The price simulator takes a currency history (for example, Price Data files) and simulates a certain number of ticks for every bar. The number is determined by the timeframe sizes of bars. For a one-minute timeframe, eight ticks per bar are simulated. The number of ticks for other timeframes must be multiple of the number of ticks per one-minute bar. For example, for a five-minute bar, 40 ticks are simulated, for a one-hour bar ̶ 480, for a one-day bar ̶ 11,520, for a one-week bar ̶ 57,600 (five trading days), and so on. The distribution of ticks along the span of a bar depends on whether it is a descending or ascending bar. In the case of descending bars, the tick curve first goes from the Open price to the High price, then it goes to the Low price, and finally, to the Close price. In the case of ascending bars, the tick curve first goes from the Open price to the Low price, then it goes to the High price, and finally, to the Close price.

Pricesim curves.png

Why Can't I Use Tick Histories?

You can, theoretically. In fact, up to 20,000 ticks per instrument are generated during a trading hour, and during one year ̶ 124,800,000 ticks per instrument.
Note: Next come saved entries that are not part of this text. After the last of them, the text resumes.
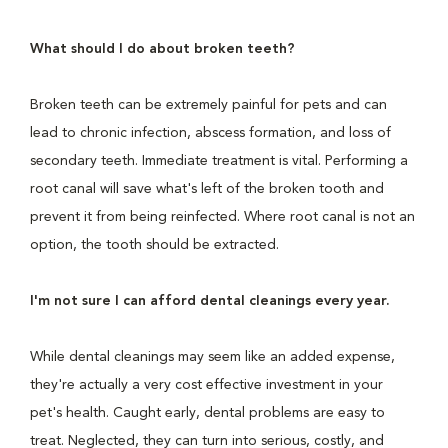
What should I do about broken teeth?
Broken teeth can be extremely painful for pets and can
lead to chronic infection, abscess formation, and loss of
secondary teeth. Immediate treatment is vital. Performing a
root canal will save what's left of the broken tooth and
prevent it from being reinfected. Where root canal is not an
option, the tooth should be extracted.
I'm not sure I can afford dental cleanings every year.
While dental cleanings may seem like an added expense,
they're actually a very cost effective investment in your
pet's health. Caught early, dental problems are easy to
treat. Neglected, they can turn into serious, costly, and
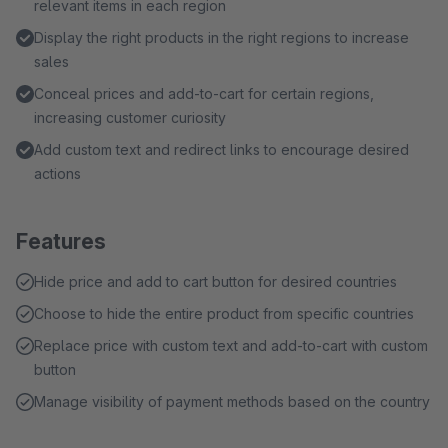
relevant items in each region
Display the right products in the right regions to increase
sales
Conceal prices and add-to-cart for certain regions,
increasing customer curiosity
Add custom text and redirect links to encourage desired
actions
Features
Hide price and add to cart button for desired countries
Choose to hide the entire product from specific countries
Replace price with custom text and add-to-cart with custom
button
Manage visibility of payment methods based on the country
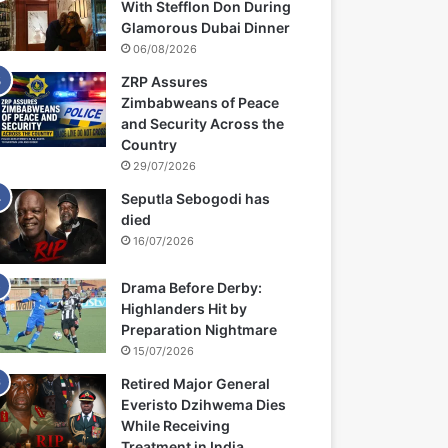
With Stefflon Don During
Glamorous Dubai Dinner
06/08/2026
ZRP Assures
Zimbabweans of Peace
and Security Across the
Country
29/07/2026
Seputla Sebogodi has
died
16/07/2026
Drama Before Derby:
Highlanders Hit by
Preparation Nightmare
15/07/2026
Retired Major General
Everisto Dzihwema Dies
While Receiving
Treatment in India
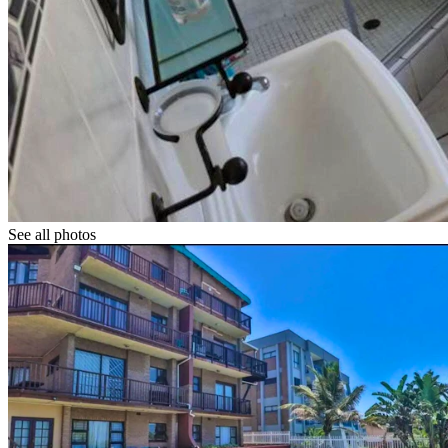
See all photos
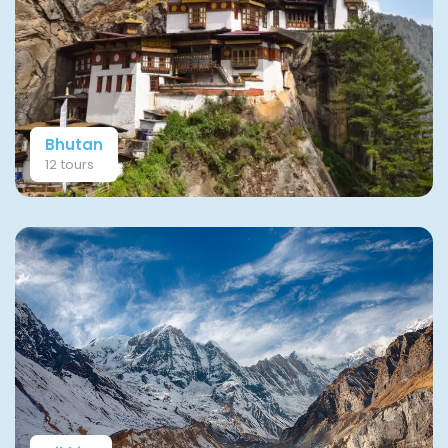
Bhutan
12 tours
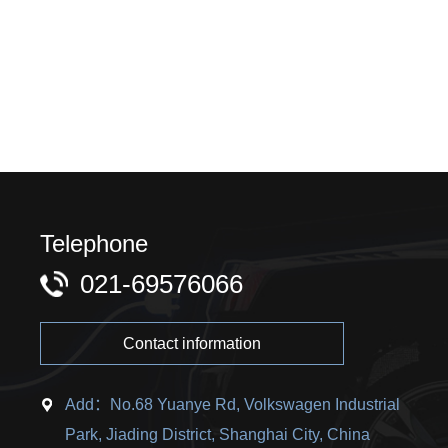
Telephone
021-69576066
Contact information
Add：No.68 Yuanye Rd, Volkswagen Industrial
Park, Jiading District, Shanghai City, China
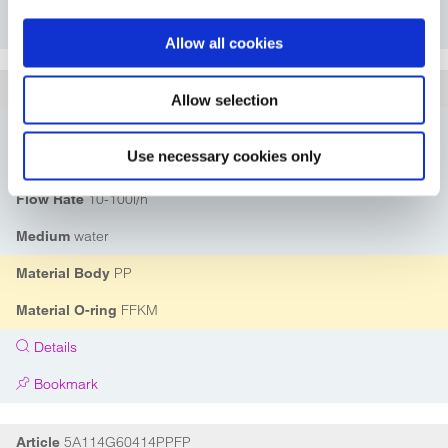
Bookmark
Allow all cookies
5A114G60414PPFK
Article
Allow selection
DN04
Nominal Diameter
Use necessary cookies only
G1/4"
Connection
10-100l/h
Flow Rate
water
Medium
PP
Material Body
FFKM
Material O-ring
Details
Bookmark
5A114G60414PPFP
Article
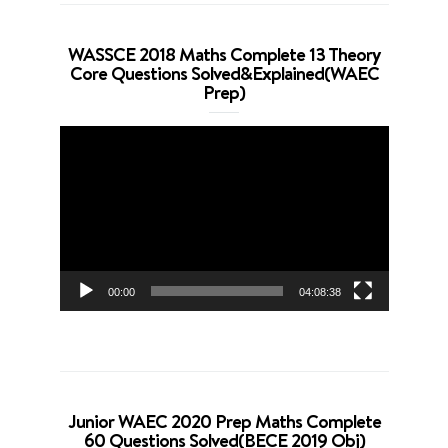
WASSCE 2018 Maths Complete 13 Theory
Core Questions Solved&Explained(WAEC
Prep)
Video
Player
00:00
04:08:38
Junior WAEC 2020 Prep Maths Complete
60 Questions Solved(BECE 2019 Obj)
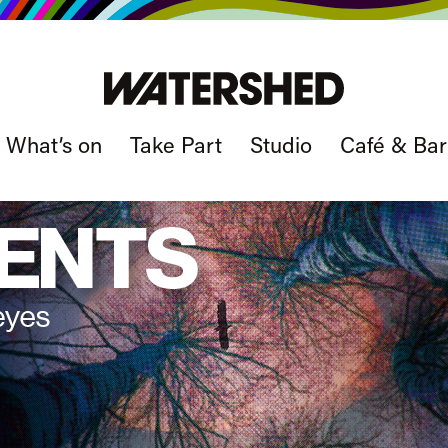
What’s on
Take Part
Studio
Café & Bar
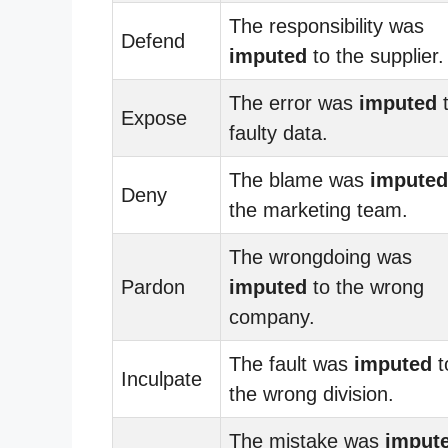
The responsibility was
Defend
imputed
to the supplier.
The error was
imputed
Expose
faulty data.
The blame was
imputed
Deny
the marketing team.
The wrongdoing was
Pardon
imputed
to the wrong
company.
The fault was
imputed
t
Inculpate
the wrong division.
The mistake was
imput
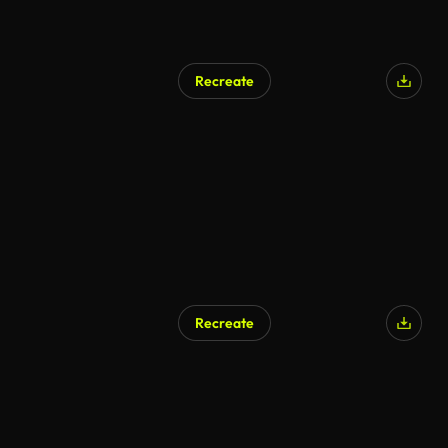
Recreate
Recreate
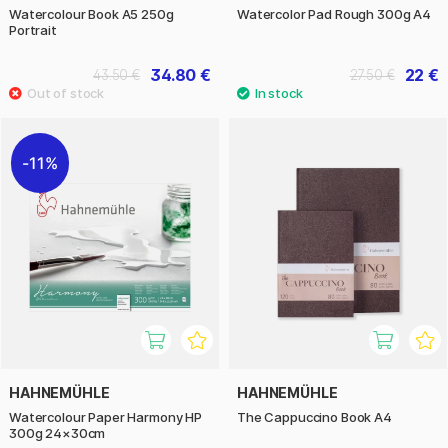
Watercolour Book A5 250g
Watercolor Pad Rough 300g A4
Portrait
34.80 €
22 €
43.50 €
27.50 €
11%
HAHNEMÜHLE
HAHNEMÜHLE
Watercolour Paper Harmony HP
The Cappuccino Book A4
300g 24×30cm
This causes a number of problems:

  • Even if you use the most compact storage format, a one-year history of every instrument will be 1.5Gb in size.
  • The simulation process will be 41 times longer. Testing of a typical strategy on a one-year data range will take approximately 30 minutes, which makes such tasks as optimization almost useless.
  • If you take a look at the movement of real prices within a one-minute timeframe, you will see that, in most of the cases, the market follows the patterns shown below:
Pricesim real.png

As you see, most of the fluctuations are as small as one-tenth of a pip and fit the spread size. Thus, it is impossible to use stop and limit orders set one pip off an open position or track the equity and balance values with the precision of 1/10th of a pip. Moreover, most of the clients do not receive all ticks anyway. In the worst case, when the Internet connection is very bad, clients may get just four ticks per minute: open, highest, lowest, and close ones.

We have tested a number of strategies a on a one-minute tick simulation and on a tick history. The difference of strategy testing results is absolutely negligible.

I can see only one case when a strategy testing on pseudo-random tick movements would be better than a strategy testing on a simulated curve. A self-educating prediction algorithm, for example, a neural network, may be clever enough to recognize these curves and be able to "predict" the price direction after the first three simulated ticks. But, once again, this is a pretty rare case. Moreover, the market simulation is an open API, thus, for such a tricky case, you can easily implement custom simulation and backtesting routines.